• **INSTRUCTIONS FOR THE TASK**:
Once you reach the line containing "reset_n, d[3], q[3]);", write out that line and every remaining line of the records exactly.

------

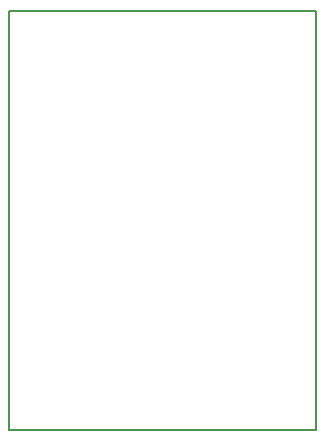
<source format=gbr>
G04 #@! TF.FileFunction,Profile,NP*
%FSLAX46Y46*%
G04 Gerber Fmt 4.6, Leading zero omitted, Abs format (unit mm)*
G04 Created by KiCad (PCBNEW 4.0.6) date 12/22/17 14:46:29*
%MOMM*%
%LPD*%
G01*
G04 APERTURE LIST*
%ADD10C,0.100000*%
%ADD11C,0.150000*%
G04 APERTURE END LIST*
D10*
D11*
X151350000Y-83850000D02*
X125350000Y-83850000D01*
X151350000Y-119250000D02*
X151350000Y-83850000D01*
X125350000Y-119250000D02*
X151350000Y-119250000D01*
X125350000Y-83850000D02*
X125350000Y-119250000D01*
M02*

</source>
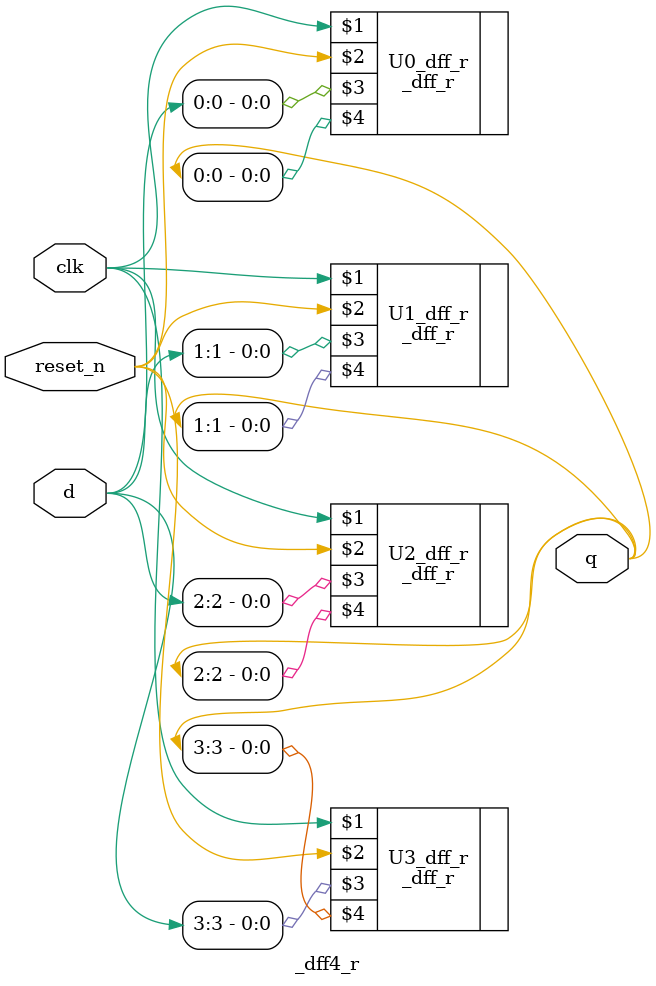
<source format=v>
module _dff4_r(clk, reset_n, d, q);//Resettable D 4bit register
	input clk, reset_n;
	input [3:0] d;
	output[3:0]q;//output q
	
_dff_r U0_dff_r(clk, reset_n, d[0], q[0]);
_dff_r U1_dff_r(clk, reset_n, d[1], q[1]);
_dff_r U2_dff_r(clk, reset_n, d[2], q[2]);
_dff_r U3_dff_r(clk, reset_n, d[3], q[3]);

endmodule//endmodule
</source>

------

• **ANSWER BOX**:
_dff_r U3_dff_r(clk, reset_n, d[3], q[3]);

endmodule//endmodule
</source>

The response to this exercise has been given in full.